Oui, c’est une grave crise d’identité qui secoue désormais la police nationale. Et nombreux sont les policiers qui ont de plus en plus de mal à comprendre l’environnement dans lequel ils évoluent. Entre menace terroriste et violences urbaines. Entre police du quotidien et chasse aux trafiquants de tous poils. Entre missions de police-secours et obligation de supporter les injures et les dénigrements, ils ont le sentiment de n’être plus que les laquais d’une société qui les marginalise et les fusibles de politiques qui les exploitent.

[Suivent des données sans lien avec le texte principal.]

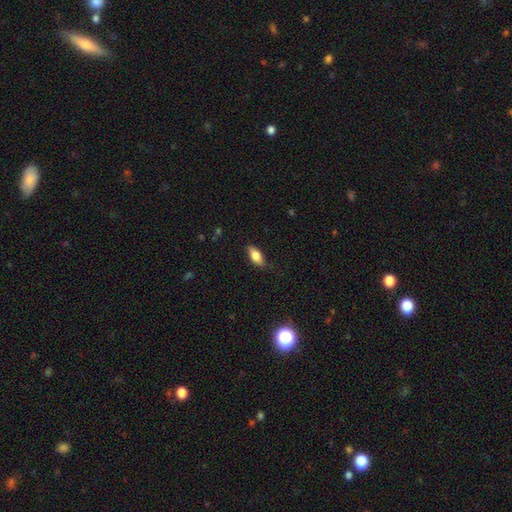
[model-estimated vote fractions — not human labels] Smooth or featured? smooth (76%)
How rounded? in between (83%)
Merging? none (78%)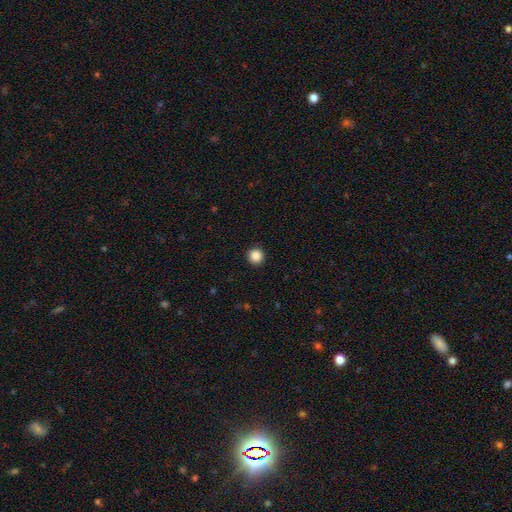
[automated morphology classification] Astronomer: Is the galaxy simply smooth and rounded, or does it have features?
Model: smooth — 87%.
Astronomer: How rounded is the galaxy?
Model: round — 96%.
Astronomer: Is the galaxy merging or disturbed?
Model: none — 94%.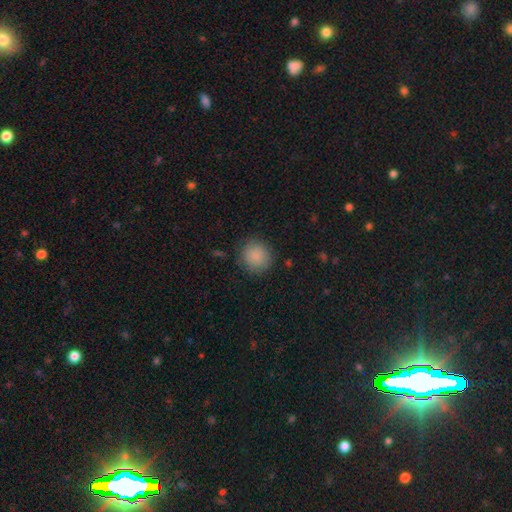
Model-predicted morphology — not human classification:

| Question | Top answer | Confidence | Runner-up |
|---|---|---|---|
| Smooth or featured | smooth | 88% | star or artifact (8%) |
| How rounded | round | 92% | in between (7%) |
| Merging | none | 85% | minor disturbance (11%) |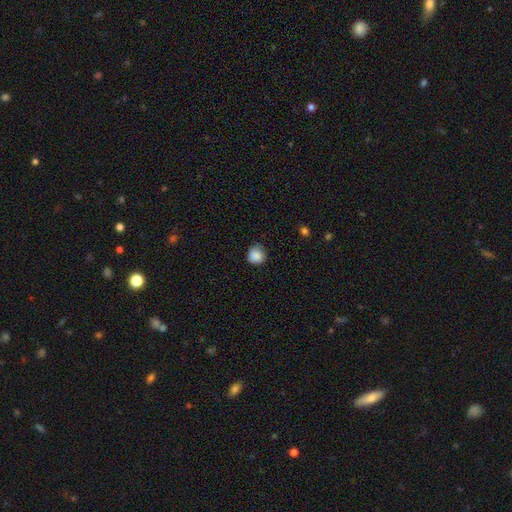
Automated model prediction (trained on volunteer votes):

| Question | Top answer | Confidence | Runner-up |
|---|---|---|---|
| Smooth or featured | smooth | 87% | star or artifact (9%) |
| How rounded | round | 90% | in between (9%) |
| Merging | none | 76% | minor disturbance (19%) |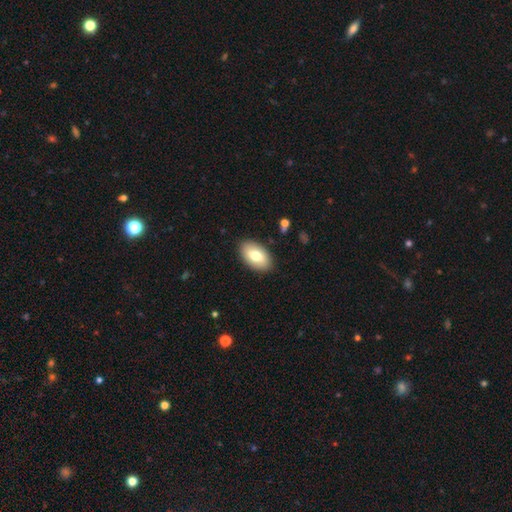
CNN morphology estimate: The model was most divided on "smooth or featured": smooth: 74%, featured or disk: 19%, star or artifact: 6%. More confident: how rounded — in between (94%); merging — none (88%).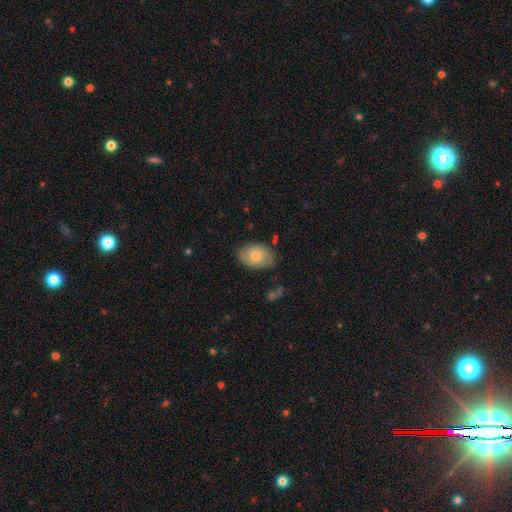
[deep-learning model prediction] This is likely a smooth galaxy (61%). How rounded: clearly in between (80%). Merging: likely none (72%).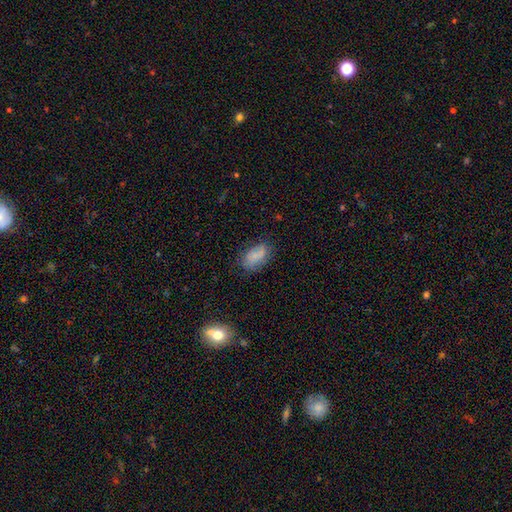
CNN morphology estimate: Smooth or featured? Predicted: smooth (p=0.76). How rounded? Predicted: in between (p=0.91). Merging? Predicted: none (p=0.65).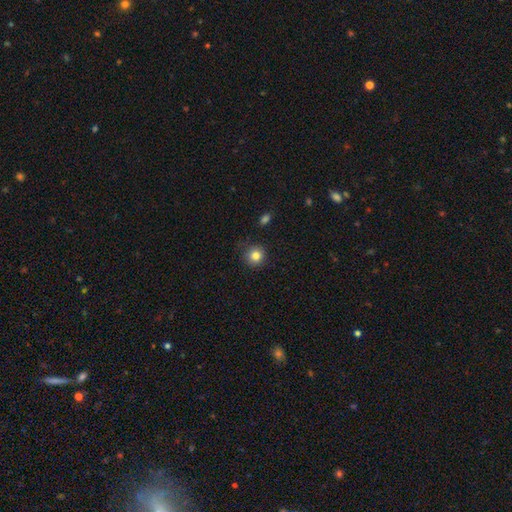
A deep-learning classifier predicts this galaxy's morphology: Q: Smooth or featured?
A: smooth (83%); runner-up: star or artifact (11%)
Q: How rounded?
A: round (93%); runner-up: in between (6%)
Q: Merging?
A: none (86%); runner-up: minor disturbance (10%)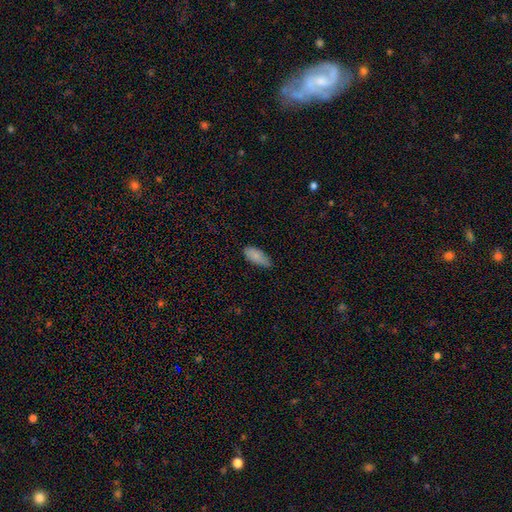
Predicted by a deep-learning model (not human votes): Smooth or featured? Predicted: smooth (p=0.86). How rounded? Predicted: in between (p=0.89). Merging? Predicted: none (p=0.62).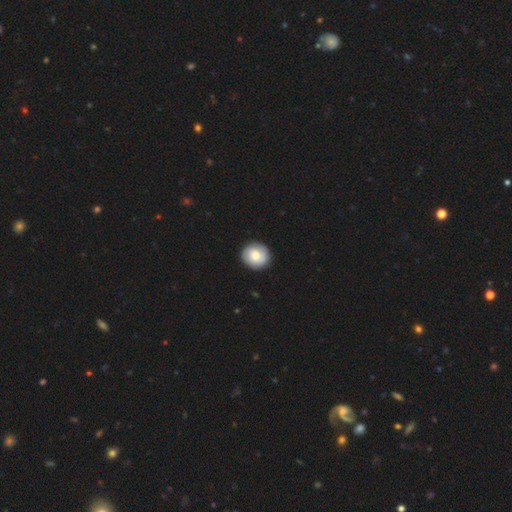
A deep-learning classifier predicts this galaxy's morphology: smooth_or_featured: smooth (p=0.77) [alt: featured or disk p=0.17]
how_rounded: round (p=0.85) [alt: in between p=0.14]
merging: none (p=0.90) [alt: minor disturbance p=0.07]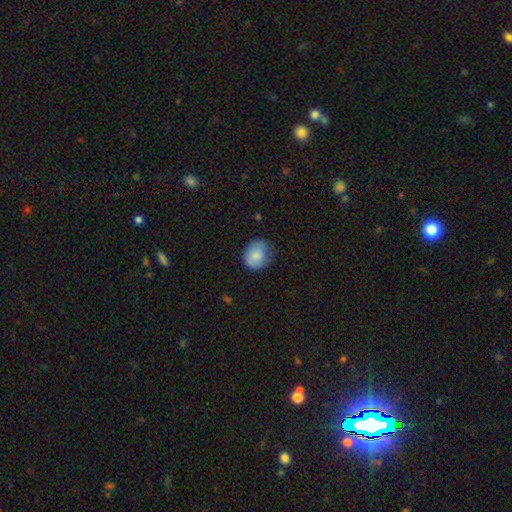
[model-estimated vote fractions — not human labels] This is clearly a smooth galaxy (80%). How rounded: possibly round (60%). Merging: possibly none (60%).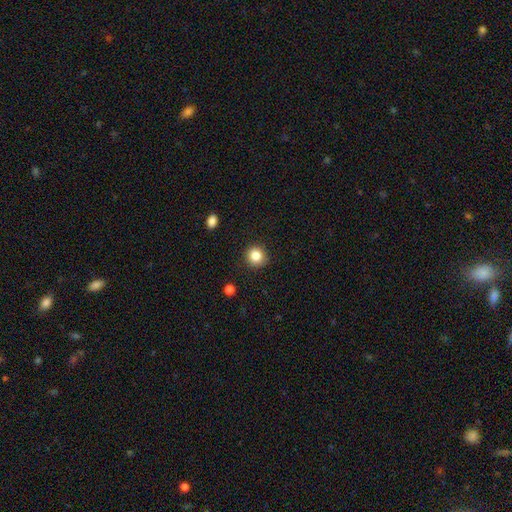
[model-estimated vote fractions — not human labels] This appears to be a smooth galaxy with no disk features (84%) that is round (92%). Merging: none (90%).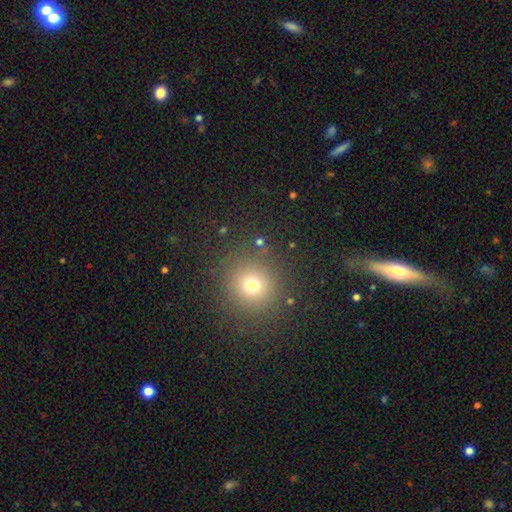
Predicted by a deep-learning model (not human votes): This is likely a smooth galaxy (61%). How rounded: clearly round (92%). Merging: clearly none (89%).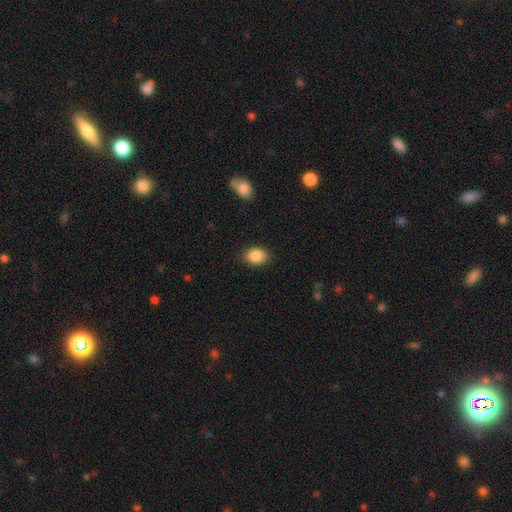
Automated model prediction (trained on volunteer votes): smooth_or_featured: smooth (p=0.88) [alt: star or artifact p=0.08]
how_rounded: in between (p=0.67) [alt: round p=0.32]
merging: none (p=0.87) [alt: minor disturbance p=0.10]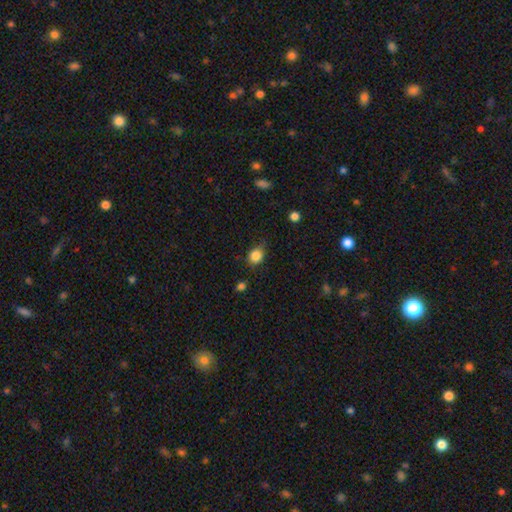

L’année 2017 qui vient de s’achever avait vu le nombre des suicides dans la police augmenter de manière significative. 49 policiers – mais aussi 16 gendarmes – avaient mis fin à leurs jours, faisant des dizaines d’orphelins pour une cause à laquelle il leur devient de plus en plus difficile de croire. Que pèse, en effet, dans un monde d’indifférence et d’individualisme, le don de soi ? Pas grand-chose au regard de la destruction et du malheur d’une famille. Et pourtant, ils sont encore là, par milliers, pour continuer à se battre pour notre bien-être quotidien. Alors n’est-il pas grand temps, au lieu d’élaborer des projets ineptes et déconnectés de la réalité, telle cette police de sécurité du quotidien dont on sait à l’avance à qui elle profitera, d’entamer une vraie réflexion sur la nécessaire recomposition d’une institution à laquelle on demande toujours plus.
Entre 2005 et 2017, ce sont pas moins de 790 policiers qui se sont suicidés. Le plus souvent dans l’indifférence générale. C’est pourtant, par leur geste désespéré, un message fort qu’ils ont voulu faire entendre. Alors, allons-nous rester sourds encore longtemps ?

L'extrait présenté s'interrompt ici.